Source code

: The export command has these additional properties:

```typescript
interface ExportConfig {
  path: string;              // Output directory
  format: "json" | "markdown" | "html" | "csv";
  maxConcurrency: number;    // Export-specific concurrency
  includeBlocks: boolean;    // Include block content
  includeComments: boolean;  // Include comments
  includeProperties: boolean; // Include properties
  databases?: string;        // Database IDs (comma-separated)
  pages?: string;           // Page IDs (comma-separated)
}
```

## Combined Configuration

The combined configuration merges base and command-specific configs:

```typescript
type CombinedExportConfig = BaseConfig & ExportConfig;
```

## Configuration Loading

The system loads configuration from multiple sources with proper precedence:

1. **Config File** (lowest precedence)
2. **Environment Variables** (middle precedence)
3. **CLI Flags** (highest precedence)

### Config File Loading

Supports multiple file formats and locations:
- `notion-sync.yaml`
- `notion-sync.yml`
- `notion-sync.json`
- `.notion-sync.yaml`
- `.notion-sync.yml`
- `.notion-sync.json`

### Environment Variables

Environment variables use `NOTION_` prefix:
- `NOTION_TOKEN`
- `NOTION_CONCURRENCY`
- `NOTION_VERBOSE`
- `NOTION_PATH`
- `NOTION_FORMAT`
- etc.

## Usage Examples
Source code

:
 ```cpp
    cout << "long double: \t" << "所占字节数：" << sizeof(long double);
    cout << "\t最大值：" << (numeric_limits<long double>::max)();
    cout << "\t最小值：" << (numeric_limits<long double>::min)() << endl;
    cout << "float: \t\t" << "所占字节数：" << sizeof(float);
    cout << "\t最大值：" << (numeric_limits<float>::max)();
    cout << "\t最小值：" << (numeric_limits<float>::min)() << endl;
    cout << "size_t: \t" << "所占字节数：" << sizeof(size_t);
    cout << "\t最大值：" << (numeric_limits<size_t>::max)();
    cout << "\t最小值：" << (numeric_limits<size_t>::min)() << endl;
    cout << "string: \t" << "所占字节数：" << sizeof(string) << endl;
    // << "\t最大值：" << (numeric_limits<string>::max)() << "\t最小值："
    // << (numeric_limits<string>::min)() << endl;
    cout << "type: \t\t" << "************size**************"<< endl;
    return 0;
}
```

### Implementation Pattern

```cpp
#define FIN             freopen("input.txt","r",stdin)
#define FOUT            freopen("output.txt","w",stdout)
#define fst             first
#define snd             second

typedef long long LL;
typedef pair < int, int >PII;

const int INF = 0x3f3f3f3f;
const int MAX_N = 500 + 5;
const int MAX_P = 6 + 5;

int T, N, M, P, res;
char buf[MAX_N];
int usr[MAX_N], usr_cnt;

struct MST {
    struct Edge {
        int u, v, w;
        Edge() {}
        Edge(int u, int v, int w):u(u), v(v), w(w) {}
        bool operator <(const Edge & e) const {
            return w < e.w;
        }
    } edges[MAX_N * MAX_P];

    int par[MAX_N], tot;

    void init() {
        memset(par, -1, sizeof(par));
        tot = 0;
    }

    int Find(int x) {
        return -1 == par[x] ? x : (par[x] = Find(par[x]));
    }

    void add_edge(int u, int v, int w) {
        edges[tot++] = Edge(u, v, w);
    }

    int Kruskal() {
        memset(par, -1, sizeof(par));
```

*DESCRIPTION OF THE TASK*. From the entries, copy out each line containing the word "t最大值".

*RESULT OF THIS TASK*.
    cout << "\t最大值：" << (numeric_limits<long double>::max)();
    cout << "\t最大值：" << (numeric_limits<float>::max)();
    cout << "\t最大值：" << (numeric_limits<size_t>::max)();
    // << "\t最大值：" << (numeric_limits<string>::max)() << "\t最小值："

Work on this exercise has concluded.